H&R Block provided a review of their 2015 tax season results during a call yesterday evening. Given its scale, Block's results are a good proxy for their entire tax season. The company estimates that it helped to prepare one of every seven returns filed this year. Block says it sold 5.1 million refund transfers and issued another 2.4 million Emerald Cards.

But instead of sticking to a nuts-and-bolts presentation of financial results, Block CEO William Cobb went on at length to discuss the issue of tax fraud. 

According to Cobb, the growth in the number of fraudulent returns is enabled by the arrival of new tools that help people file their returns without the help of a paid preparer.  As the CEO of a national tax prep company, Cobb is well positioned to understand the shift in how people do their taxes. Millions of people prefer a "do-it-yourself" ("DIY") solution. DIY costs less, and to be honest, many returns are so simple that even a novice can do the job in thirty minutes.

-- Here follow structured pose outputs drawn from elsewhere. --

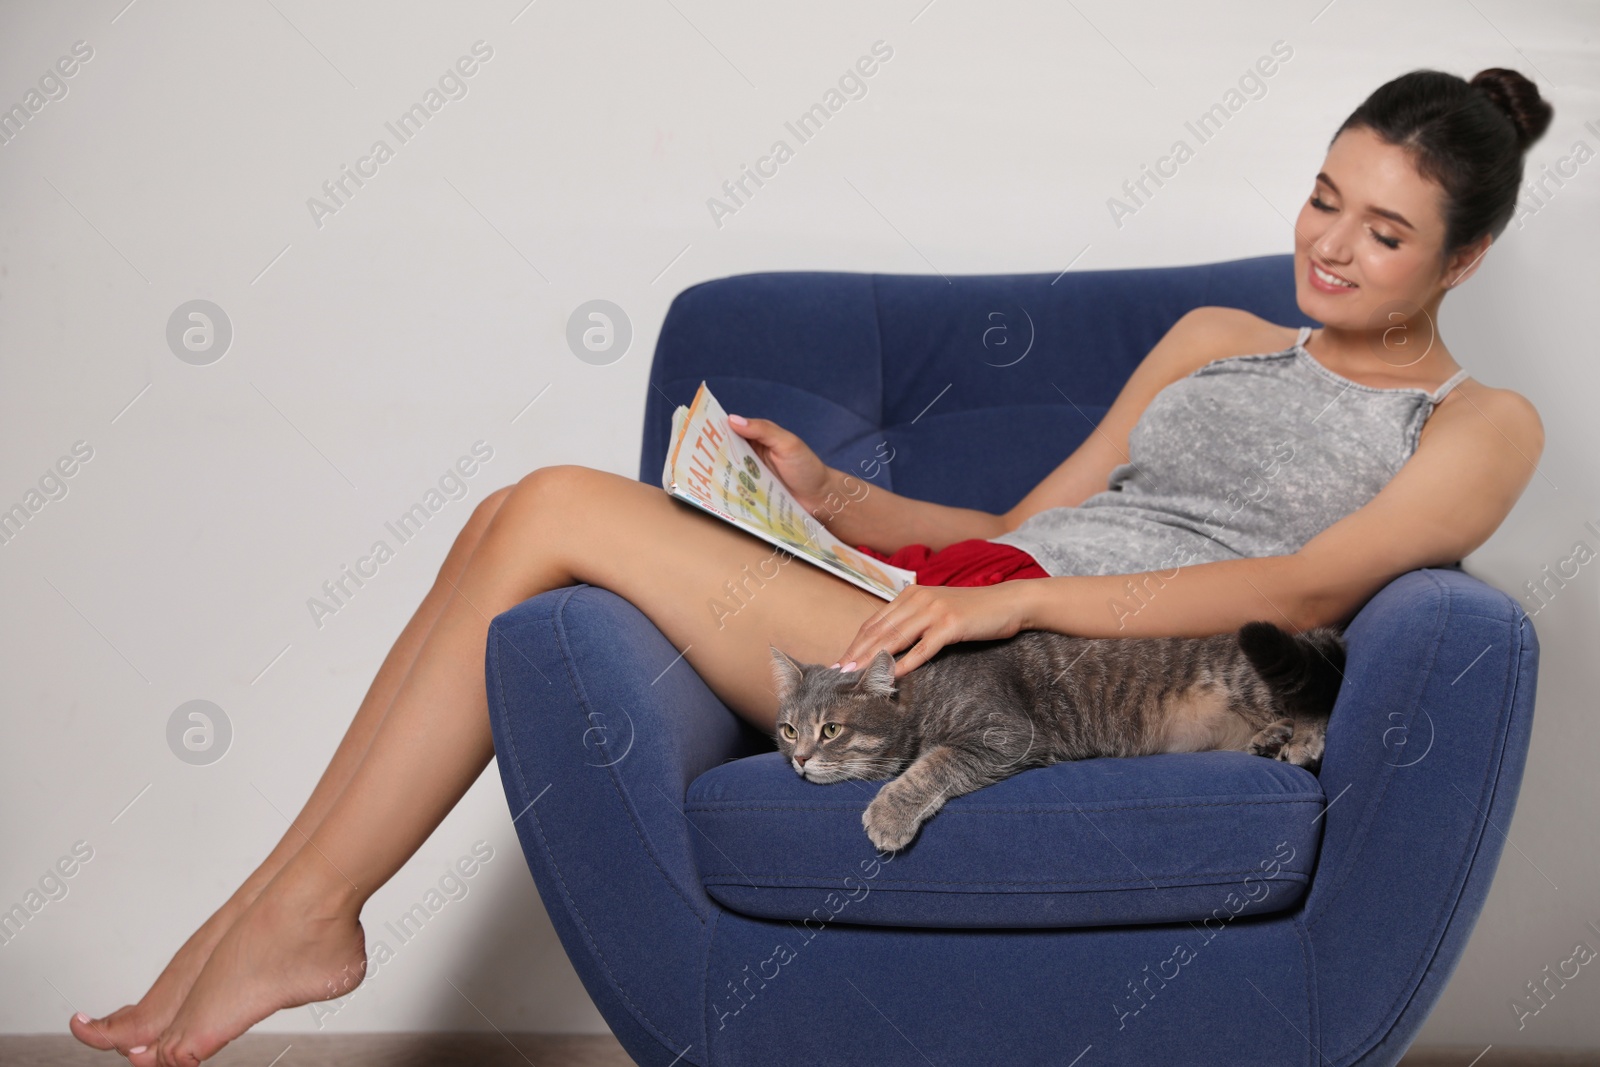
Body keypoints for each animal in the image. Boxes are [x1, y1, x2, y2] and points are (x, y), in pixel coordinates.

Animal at [768, 620, 1344, 857]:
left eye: (831, 730)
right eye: (789, 730)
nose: (799, 760)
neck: (922, 693)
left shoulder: (1006, 734)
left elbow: (933, 763)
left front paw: (890, 813)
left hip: (1251, 676)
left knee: (1319, 696)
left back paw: (1301, 738)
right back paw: (1270, 738)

Unfortunately, the DIY consumer segment also includes a subset of fraudsters who find the new tools to be ideal for identity theft. The basic scheme is this: a) steal personal information b) file a fraudulent return c) receive the refund electronically, often through a one-time bank account. The crime is not noticed until the legitimate return is filed. Naturally, the burden associated with contesting the fraud falls to the victim. I guess fraud is like most things: the best way to get it done is to do it yourself.  

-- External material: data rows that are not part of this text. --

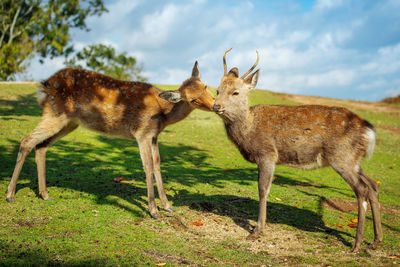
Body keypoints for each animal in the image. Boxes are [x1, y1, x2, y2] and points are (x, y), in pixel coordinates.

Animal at [6, 62, 214, 220]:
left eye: (205, 86)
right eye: (192, 100)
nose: (215, 105)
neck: (163, 114)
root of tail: (43, 86)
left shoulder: (154, 135)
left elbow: (157, 165)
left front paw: (168, 205)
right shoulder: (142, 132)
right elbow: (147, 166)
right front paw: (154, 211)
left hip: (69, 122)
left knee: (41, 146)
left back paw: (45, 194)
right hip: (56, 113)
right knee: (26, 141)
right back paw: (10, 195)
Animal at [214, 49, 382, 253]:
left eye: (235, 92)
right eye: (217, 90)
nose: (216, 106)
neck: (249, 129)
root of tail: (369, 130)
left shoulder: (267, 153)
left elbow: (263, 189)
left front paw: (256, 231)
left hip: (342, 157)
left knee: (362, 189)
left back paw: (356, 245)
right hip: (354, 160)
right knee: (373, 185)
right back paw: (375, 241)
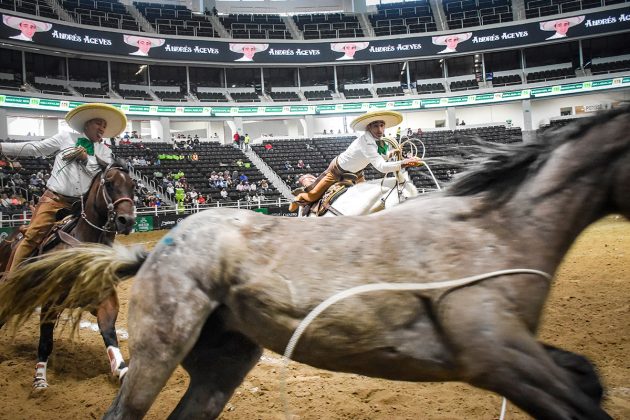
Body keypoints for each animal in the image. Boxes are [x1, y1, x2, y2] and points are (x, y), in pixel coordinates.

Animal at [0, 160, 137, 388]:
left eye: (133, 185)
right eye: (109, 184)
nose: (127, 220)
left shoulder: (103, 300)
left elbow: (108, 331)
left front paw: (122, 370)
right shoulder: (50, 303)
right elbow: (45, 342)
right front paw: (40, 381)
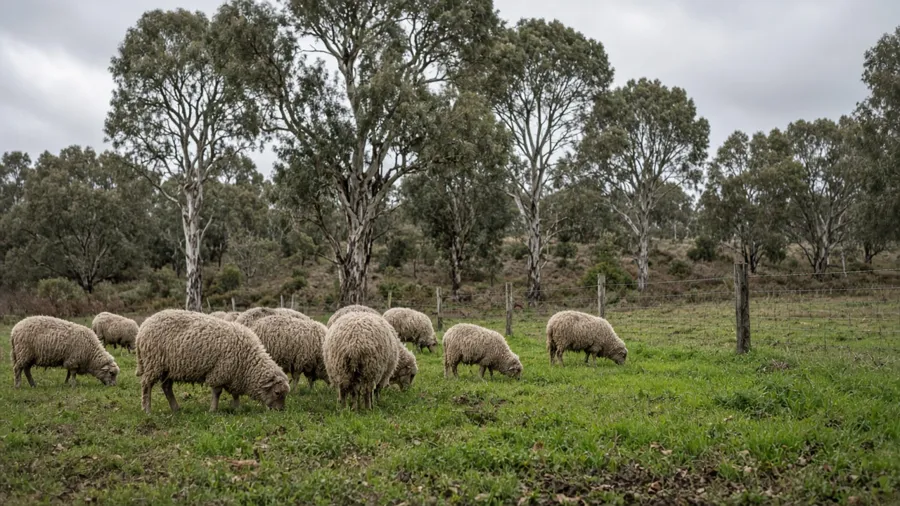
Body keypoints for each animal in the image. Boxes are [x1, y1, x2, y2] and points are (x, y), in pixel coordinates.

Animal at [135, 309, 290, 413]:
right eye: (277, 393)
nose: (281, 410)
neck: (248, 362)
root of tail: (143, 326)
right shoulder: (220, 372)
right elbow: (217, 392)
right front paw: (213, 410)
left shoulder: (234, 374)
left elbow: (235, 393)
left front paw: (237, 408)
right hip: (153, 363)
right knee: (146, 385)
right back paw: (147, 409)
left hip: (168, 368)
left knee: (166, 387)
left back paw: (176, 408)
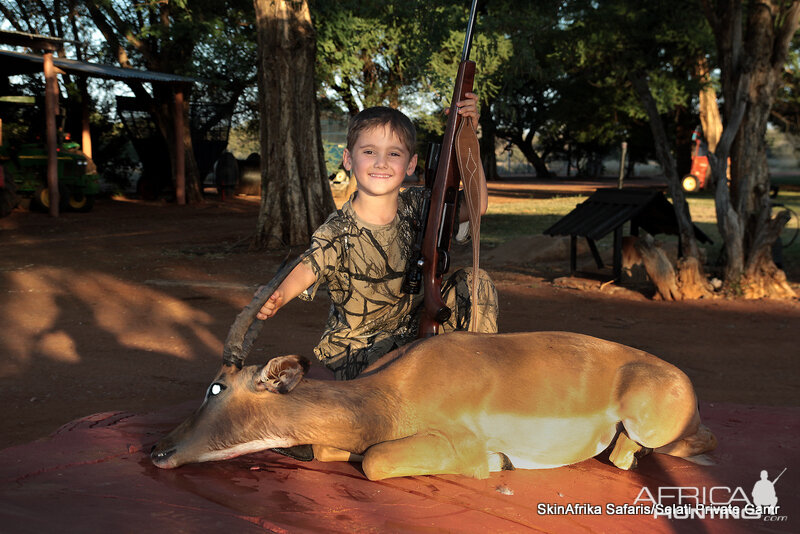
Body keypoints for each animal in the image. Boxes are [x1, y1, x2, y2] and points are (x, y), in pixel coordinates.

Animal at [152, 258, 720, 480]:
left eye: (216, 387)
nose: (159, 451)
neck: (386, 397)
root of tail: (679, 378)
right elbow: (328, 450)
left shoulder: (453, 446)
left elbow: (374, 460)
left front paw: (499, 465)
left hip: (656, 425)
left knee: (693, 443)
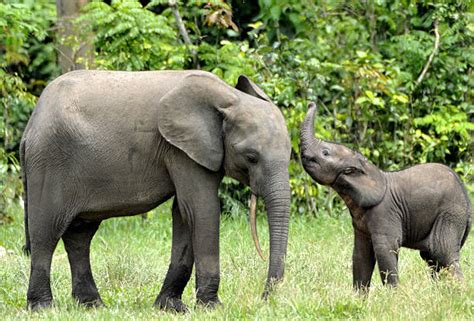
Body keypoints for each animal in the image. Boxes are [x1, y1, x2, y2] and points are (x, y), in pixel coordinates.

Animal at [21, 69, 292, 310]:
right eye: (251, 157)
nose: (264, 298)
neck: (228, 97)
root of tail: (31, 125)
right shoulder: (180, 149)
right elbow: (201, 208)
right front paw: (213, 307)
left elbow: (184, 213)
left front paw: (171, 307)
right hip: (49, 160)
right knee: (46, 231)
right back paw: (43, 307)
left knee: (80, 235)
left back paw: (93, 305)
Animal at [300, 102, 470, 288]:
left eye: (325, 153)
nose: (311, 103)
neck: (367, 167)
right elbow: (361, 255)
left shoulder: (384, 212)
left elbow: (384, 249)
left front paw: (394, 294)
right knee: (432, 258)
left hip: (450, 214)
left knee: (442, 253)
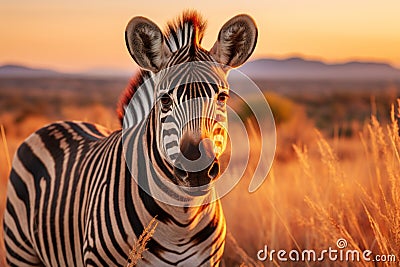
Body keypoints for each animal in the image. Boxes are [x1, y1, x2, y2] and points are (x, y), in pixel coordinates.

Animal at [3, 11, 256, 267]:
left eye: (222, 97)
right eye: (165, 100)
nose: (197, 171)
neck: (182, 220)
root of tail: (58, 123)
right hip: (20, 249)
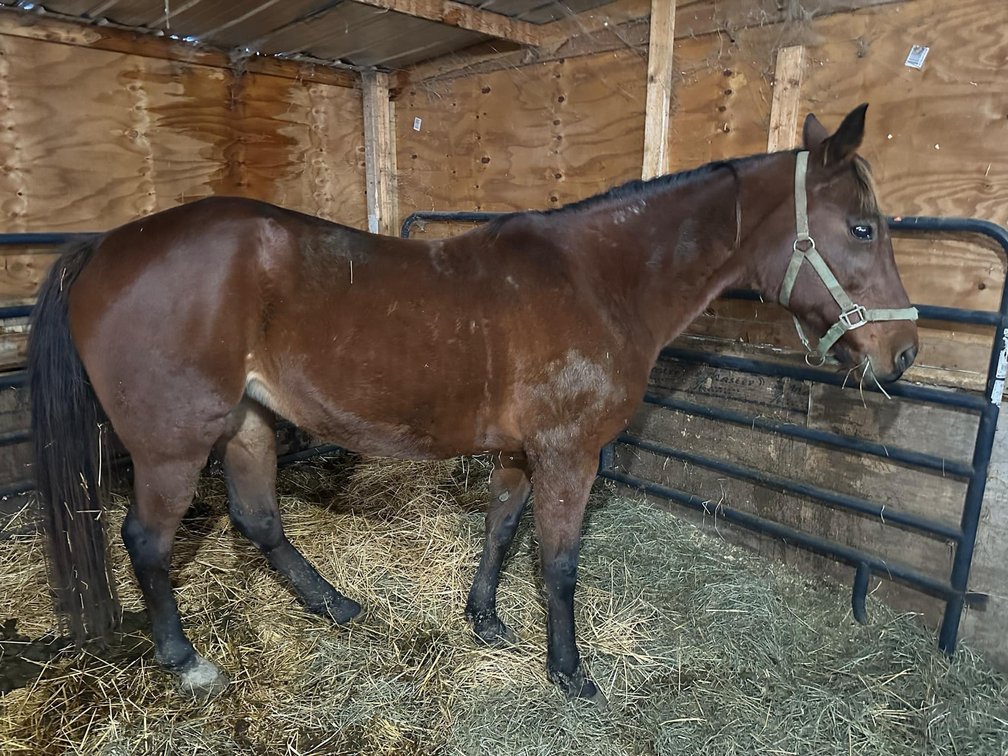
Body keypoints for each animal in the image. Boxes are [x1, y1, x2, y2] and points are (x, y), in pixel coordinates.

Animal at [28, 104, 918, 703]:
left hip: (248, 423)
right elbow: (559, 563)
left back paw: (336, 604)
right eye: (862, 228)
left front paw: (485, 620)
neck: (598, 282)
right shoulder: (569, 455)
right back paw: (185, 660)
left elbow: (499, 529)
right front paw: (569, 672)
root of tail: (104, 247)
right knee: (146, 540)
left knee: (258, 519)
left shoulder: (523, 453)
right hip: (174, 444)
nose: (902, 353)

We believe the shift from assisted to DIY is driven by fraud. In fact, if you took a reasonable position on the level of fraud in the DIY category, including tax identity theft and EITC fraud, the DIY category actually declined over the past five years. Said differently, despite the increasing number of free DIY options, if we were to exclude the impact of fraud, we believe the proportion of DIY returns would have actually decreased while the proportion of assisted returns would have increased.

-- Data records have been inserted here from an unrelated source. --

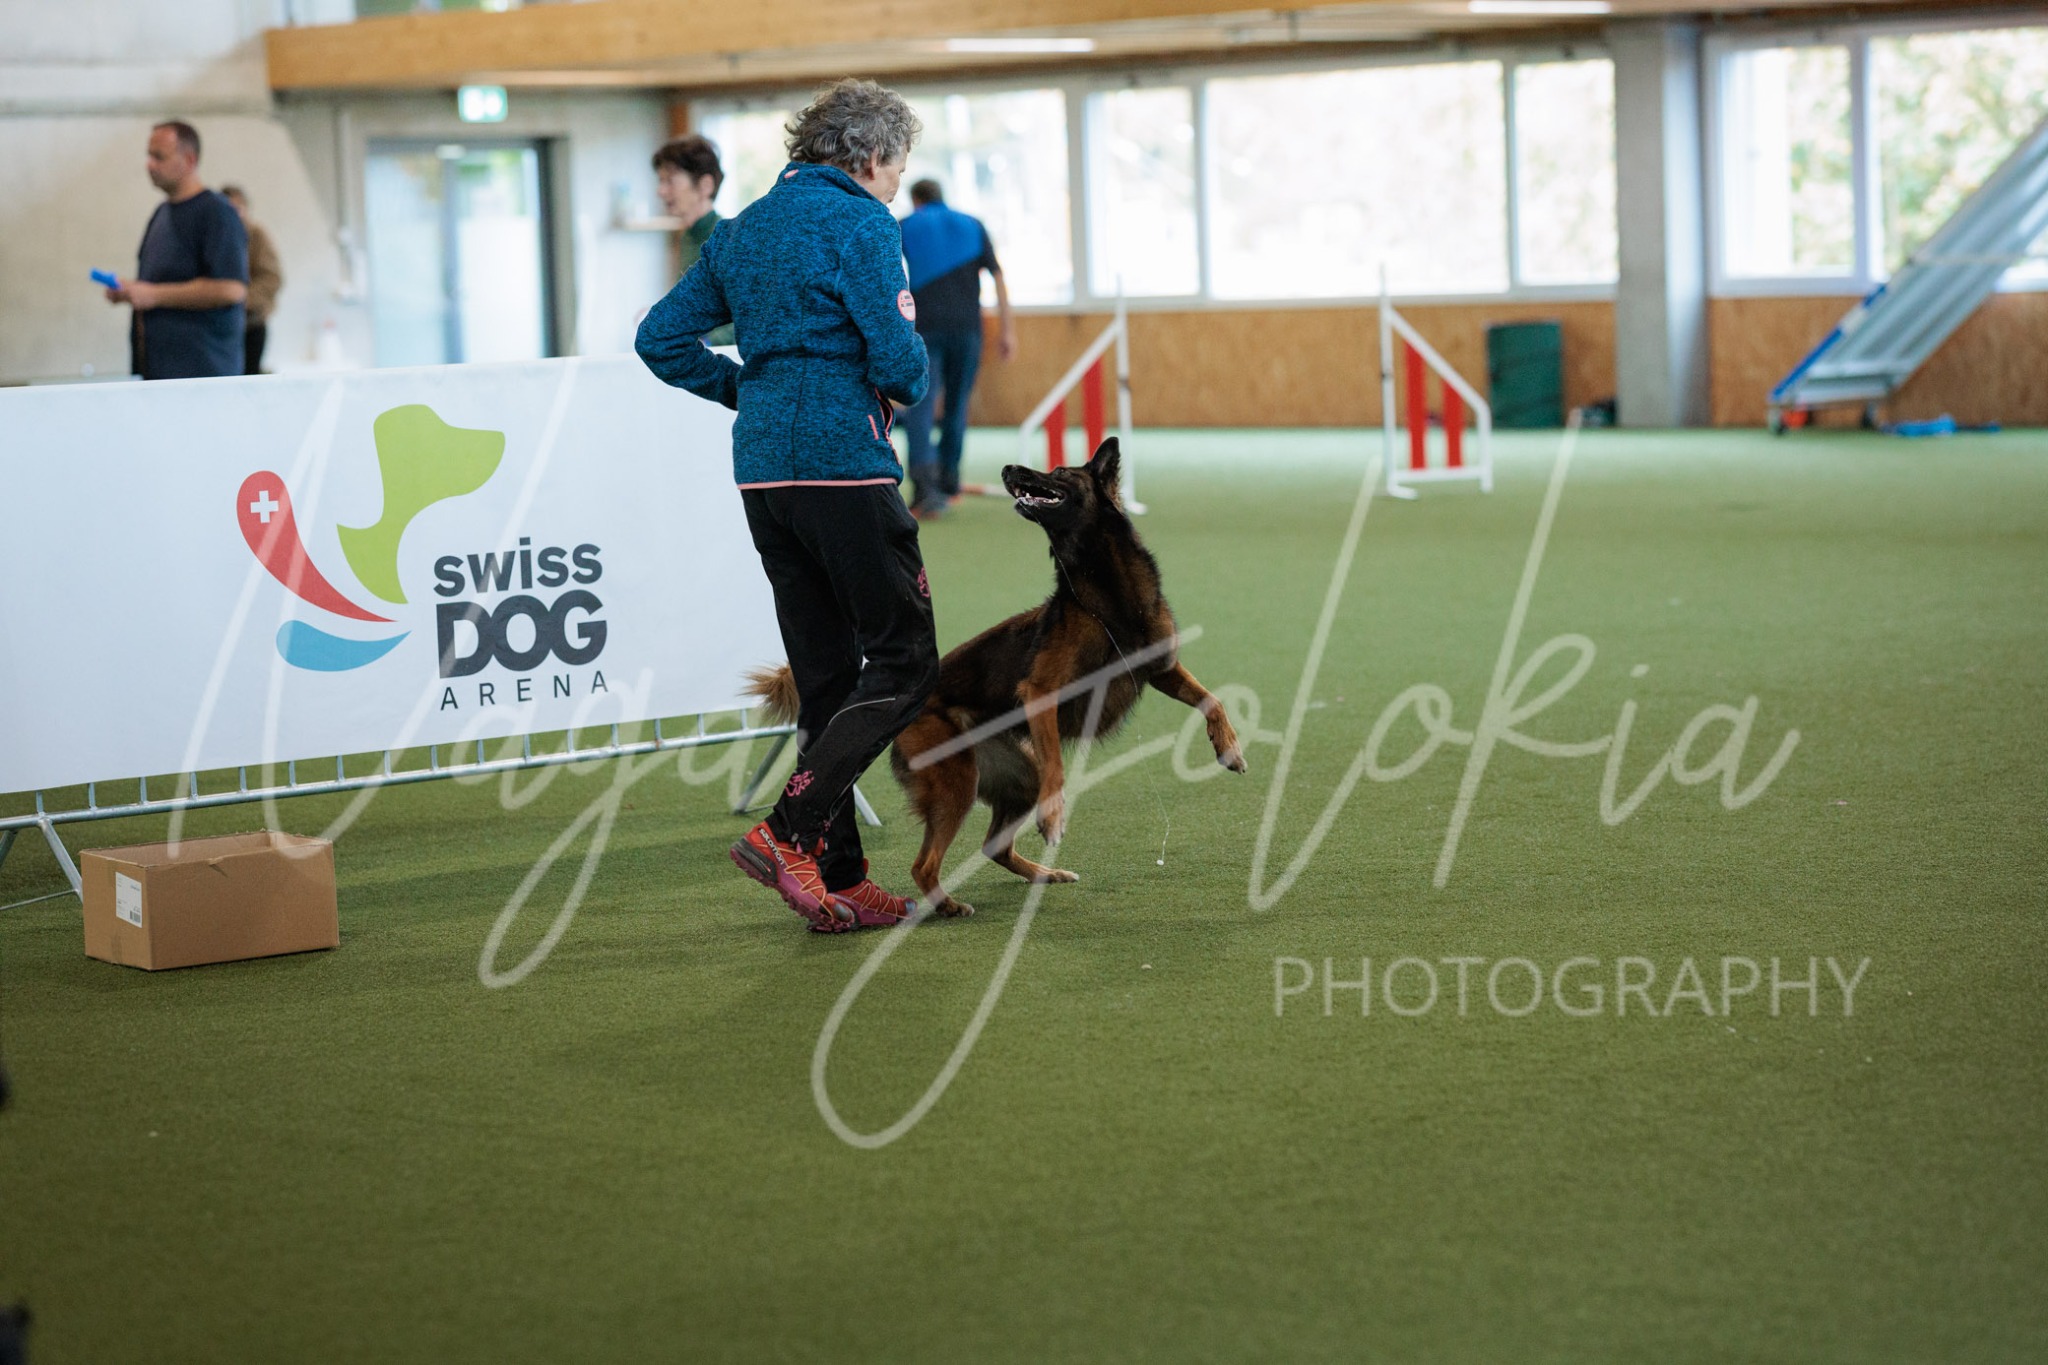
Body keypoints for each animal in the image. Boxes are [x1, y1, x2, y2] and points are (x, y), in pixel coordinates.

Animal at [749, 438, 1245, 917]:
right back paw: (946, 903)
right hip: (958, 783)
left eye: (1060, 472)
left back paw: (1046, 874)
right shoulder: (1042, 693)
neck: (1105, 590)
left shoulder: (1162, 669)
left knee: (994, 847)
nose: (1009, 469)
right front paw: (1054, 816)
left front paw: (1229, 747)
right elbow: (1058, 767)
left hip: (1016, 778)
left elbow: (1211, 699)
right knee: (925, 864)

In fact, Cobb seemed to say that the theory that consumers prefer DIY is not proven and may in fact be entirely wrong. Cobb mentioned that tax identity theft increased by sixty percent between 2012 and 2013. Moreover, the system seems to encourage the fraudsters to use DIY, as documentation requirements are lower for those returns as opposed to the ones that were completed with the help of a paid preparer.

Cobb is taking his concerns to regulators and also to the public. He has been vocal about his interest in more regulation. He clearly supports the idea of preparer licensure, for example. Why do we require hair stylists to be licensed but allow just about anyone to work as a professional tax preparer?